> _Descrição da tarefa_
Com base na notícia abaixo, responda, por favor, às seguintes perguntas:
(a) O que gritou Marc aos jornalistas à chegada ao tribunal?
(b) A que jornal francês falou o tio do suspeito?
(c) Que idade tinha a mãe de Marc quando ele nasceu?

Tio revela que na família toda a gente tinha medo de Marc.
O padrasto das crianças abandonadas em Alcácer do Sal, Marc Ballabriga, tinha um comportamento "preocupante" com a família desde a juventude, segundo relata o tio do suspeito.
As imagens da chegada de Marc e da companheira, mãe dos meninos de 3 e 5 anos, são insólitas. Marine saiu da carrinha a cantar antes de entrar no Tribunal de Setúbal e Marc gritou "amo-vos" aos jornalistas. Um comportamento desligado da gravidade dos factos. O casal terá deixado as crianças sozinhas numa floresta com os olhos vendados, sob o pretexto de que estariam a jogar um jogo.
Os dois suspeitos ficaram em prisão preventiva por "colocar em perigo ou abandonar" os menores e Marc é ainda acusado de “ofensas à integridade física agravadas” contra uma das crianças.
Enquanto se traça o perfil do padrasto que alegadamente sofre de perturbações psiquiátricas, o tio do suspeito descreveu ao jornal francês L'Indépendant o comportamento dele como "preocupante" desde muito jovem.
O tio Gilles explica que quando Marc nasceu, o pai era professor de educação física e a mãe, irmã de Gilles, tinha apenas 18 anos. Uns anos mais tarde separaram-se e Marc foi viver com a mãe para junto da família em Aude, na França. "Foi aí que os problemas começaram”, relatou o tio Gilles.

> _Registos de dados_
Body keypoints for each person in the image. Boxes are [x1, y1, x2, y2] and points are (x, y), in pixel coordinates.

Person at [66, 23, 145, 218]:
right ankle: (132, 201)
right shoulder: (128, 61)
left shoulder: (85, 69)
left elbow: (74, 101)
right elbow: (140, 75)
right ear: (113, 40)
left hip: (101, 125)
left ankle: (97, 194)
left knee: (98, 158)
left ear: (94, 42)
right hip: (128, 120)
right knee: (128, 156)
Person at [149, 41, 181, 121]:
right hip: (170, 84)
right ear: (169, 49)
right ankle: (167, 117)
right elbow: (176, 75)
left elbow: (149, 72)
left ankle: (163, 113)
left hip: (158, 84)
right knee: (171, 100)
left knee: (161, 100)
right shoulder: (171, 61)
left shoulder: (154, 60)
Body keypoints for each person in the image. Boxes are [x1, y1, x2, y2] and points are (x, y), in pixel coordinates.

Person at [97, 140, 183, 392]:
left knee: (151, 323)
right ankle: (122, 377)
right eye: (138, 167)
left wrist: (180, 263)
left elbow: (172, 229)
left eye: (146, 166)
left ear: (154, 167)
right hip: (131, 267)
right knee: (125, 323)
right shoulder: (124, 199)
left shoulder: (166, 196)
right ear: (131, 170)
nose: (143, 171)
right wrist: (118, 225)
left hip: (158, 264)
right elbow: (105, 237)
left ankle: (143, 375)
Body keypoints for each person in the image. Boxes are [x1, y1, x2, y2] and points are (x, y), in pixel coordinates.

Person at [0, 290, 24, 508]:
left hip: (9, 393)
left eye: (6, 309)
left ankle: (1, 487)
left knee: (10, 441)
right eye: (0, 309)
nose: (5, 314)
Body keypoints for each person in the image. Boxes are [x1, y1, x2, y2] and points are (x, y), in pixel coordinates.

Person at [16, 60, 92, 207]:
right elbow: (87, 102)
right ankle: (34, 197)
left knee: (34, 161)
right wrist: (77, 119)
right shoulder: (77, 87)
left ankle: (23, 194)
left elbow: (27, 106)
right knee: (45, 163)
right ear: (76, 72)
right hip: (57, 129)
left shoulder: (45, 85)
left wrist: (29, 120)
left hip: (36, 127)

> _Resposta escrita_
(a) Gritou "amo-vos".
(b) Ao L'Indépendant.
(c) Tinha apenas 18 anos.